• **EXCERPTED TEXT**:
______

SECTION 10.11. SUCCESSORS AND ASSIGNS.
All covenants and agreements in this Indenture by the Company shall bind
its successors and assigns, whether so expressed or not.
SECTION 10.12. SEPARABILITY CLAUSE.
In case any provision in this Indenture or in the Notes shall be
invalid, illegal or unenforceable, the validity, legality and enforceability of
the remaining provisions shall not in any way be affected or impaired thereby.
SECTION 10.13. CHOICE OF LAW.
(a) THIS INDENTURE AND THE NOTES SHALL BE GOVERNED BY, AND CONSTRUED
IN ACCORDANCE WITH, THE LAW OF THE STATE OF NEW YORK, BUT WITHOUT GIVING EFFECT
TO APPLICABLE PRINCIPLES OF CONFLICTS OF LAW TO THE EXTENT THAT THE APPLICATION
OF THE LAW OF ANOTHER JURISDICTION WOULD BE REQUIRED THEREBY.

______

• **ASSIGNMENT 1**: Recast the records as a Markdown table with columns Row and Line, starting with the first line of the records and going on through the line with "hodných podmínek získat použitou 3D", leaving out blank lines.
The records below have no connection to the indenture excerpt above.

• **PROVIDED DATA**:
______

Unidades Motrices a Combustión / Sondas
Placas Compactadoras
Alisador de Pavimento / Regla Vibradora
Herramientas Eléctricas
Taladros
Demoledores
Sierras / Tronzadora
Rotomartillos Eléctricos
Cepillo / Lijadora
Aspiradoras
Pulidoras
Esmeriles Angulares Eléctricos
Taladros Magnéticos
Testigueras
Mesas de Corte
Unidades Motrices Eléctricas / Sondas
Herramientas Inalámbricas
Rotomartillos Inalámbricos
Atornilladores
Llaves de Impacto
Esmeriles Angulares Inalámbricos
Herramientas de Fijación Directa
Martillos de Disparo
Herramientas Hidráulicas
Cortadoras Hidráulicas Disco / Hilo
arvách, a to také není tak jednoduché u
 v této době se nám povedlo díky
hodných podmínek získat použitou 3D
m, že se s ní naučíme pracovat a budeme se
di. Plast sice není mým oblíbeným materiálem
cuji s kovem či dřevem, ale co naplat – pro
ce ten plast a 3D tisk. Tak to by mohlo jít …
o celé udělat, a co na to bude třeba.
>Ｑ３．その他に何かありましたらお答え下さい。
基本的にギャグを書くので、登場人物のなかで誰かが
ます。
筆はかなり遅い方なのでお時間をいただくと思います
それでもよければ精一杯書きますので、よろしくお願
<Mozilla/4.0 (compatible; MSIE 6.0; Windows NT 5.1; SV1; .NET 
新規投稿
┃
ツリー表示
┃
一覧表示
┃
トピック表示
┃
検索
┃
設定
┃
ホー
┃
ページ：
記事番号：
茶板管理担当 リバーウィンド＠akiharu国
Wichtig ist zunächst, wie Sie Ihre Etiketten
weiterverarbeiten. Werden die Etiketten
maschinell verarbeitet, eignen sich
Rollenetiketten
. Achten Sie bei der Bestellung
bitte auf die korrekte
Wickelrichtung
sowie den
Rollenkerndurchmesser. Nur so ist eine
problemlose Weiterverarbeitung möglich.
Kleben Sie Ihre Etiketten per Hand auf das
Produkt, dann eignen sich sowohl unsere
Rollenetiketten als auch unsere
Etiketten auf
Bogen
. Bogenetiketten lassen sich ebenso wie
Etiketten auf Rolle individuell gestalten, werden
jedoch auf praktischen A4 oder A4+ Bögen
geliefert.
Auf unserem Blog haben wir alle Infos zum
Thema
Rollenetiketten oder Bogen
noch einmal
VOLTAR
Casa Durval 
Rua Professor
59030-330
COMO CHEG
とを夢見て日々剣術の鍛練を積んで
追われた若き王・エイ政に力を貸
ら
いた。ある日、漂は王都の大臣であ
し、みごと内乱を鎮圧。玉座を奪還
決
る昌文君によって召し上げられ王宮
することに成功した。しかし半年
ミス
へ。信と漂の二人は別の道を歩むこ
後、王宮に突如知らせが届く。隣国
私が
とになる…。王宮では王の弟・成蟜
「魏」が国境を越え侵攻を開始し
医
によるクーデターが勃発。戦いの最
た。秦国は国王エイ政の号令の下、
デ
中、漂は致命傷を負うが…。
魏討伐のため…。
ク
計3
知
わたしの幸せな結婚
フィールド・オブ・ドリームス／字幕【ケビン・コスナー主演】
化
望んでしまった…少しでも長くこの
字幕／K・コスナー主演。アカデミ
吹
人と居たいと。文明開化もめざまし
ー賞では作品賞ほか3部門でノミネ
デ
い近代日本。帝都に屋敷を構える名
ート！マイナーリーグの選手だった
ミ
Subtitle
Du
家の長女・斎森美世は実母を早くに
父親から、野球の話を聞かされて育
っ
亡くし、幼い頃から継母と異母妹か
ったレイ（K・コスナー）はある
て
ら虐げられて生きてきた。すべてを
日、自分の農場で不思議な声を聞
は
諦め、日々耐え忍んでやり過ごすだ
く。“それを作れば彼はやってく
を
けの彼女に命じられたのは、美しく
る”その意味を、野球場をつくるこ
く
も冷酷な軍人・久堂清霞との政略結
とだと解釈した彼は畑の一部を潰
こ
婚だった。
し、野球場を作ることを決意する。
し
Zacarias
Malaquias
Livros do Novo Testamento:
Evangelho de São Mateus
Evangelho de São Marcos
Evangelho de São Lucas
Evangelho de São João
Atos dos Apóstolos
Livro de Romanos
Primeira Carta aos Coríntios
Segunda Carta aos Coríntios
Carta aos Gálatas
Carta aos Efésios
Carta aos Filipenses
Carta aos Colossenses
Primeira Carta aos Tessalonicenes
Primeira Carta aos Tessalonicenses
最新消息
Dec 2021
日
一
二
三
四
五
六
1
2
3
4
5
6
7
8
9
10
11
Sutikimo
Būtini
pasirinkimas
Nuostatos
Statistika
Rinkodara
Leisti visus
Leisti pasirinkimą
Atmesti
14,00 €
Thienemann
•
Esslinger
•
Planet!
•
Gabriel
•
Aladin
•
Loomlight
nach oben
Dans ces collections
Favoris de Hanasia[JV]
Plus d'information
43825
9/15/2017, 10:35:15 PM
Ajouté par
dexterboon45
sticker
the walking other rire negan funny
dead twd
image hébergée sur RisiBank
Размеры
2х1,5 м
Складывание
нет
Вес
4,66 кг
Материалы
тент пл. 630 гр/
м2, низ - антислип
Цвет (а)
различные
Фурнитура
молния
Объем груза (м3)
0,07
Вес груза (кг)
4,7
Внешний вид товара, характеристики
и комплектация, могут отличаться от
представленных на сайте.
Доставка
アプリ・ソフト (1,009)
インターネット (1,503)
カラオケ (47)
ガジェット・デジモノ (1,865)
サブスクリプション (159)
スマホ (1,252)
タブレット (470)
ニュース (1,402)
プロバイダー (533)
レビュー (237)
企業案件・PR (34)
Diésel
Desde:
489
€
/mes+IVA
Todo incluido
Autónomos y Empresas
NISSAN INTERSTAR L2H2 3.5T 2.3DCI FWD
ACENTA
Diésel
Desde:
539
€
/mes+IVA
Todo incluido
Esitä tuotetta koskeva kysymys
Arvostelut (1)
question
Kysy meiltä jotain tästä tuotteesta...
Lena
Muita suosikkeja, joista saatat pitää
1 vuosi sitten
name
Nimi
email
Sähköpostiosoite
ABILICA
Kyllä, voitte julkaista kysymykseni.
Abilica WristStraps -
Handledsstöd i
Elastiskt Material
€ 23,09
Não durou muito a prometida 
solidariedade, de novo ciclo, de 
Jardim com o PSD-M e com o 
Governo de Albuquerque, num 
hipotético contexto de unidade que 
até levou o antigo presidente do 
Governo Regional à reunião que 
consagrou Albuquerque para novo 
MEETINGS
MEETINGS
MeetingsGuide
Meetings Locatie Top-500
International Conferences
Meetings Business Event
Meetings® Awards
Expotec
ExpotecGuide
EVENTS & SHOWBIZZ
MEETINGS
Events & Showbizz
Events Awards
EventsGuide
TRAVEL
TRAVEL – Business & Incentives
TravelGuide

______

• **ASSIGNMENT 2**:
Answer these questions about the indenture excerpt:
(a) Whom do the Company's covenants and agreements in the Indenture bind?
(b) Under the law of which state are the Indenture and the Notes to be governed and construed?
(c) If a provision is invalid, illegal or unenforceable, what is said about the remaining provisions?

• **EXPECTED OUTPUT 1**:
| Row | Line |
|---|---|
| 1 | Unidades Motrices a Combustión / Sondas |
| 2 | Placas Compactadoras |
| 3 | Alisador de Pavimento / Regla Vibradora |
| 4 | Herramientas Eléctricas |
| 5 | Taladros |
| 6 | Demoledores |
| 7 | Sierras / Tronzadora |
| 8 | Rotomartillos Eléctricos |
| 9 | Cepillo / Lijadora |
| 10 | Aspiradoras |
| 11 | Pulidoras |
| 12 | Esmeriles Angulares Eléctricos |
| 13 | Taladros Magnéticos |
| 14 | Testigueras |
| 15 | Mesas de Corte |
| 16 | Unidades Motrices Eléctricas / Sondas |
| 17 | Herramientas Inalámbricas |
| 18 | Rotomartillos Inalámbricos |
| 19 | Atornilladores |
| 20 | Llaves de Impacto |
| 21 | Esmeriles Angulares Inalámbricos |
| 22 | Herramientas de Fijación Directa |
| 23 | Martillos de Disparo |
| 24 | Herramientas Hidráulicas |
| 25 | Cortadoras Hidráulicas Disco / Hilo |
| 26 | arvách, a to také není tak jednoduché u |
| 27 |  v této době se nám povedlo díky |
| 28 | hodných podmínek získat použitou 3D |

• **EXPECTED OUTPUT 2**:
(a) They bind the Company's successors and assigns, whether so expressed or not.
(b) The State of New York.
(c) Their validity, legality and enforceability shall not in any way be affected or impaired.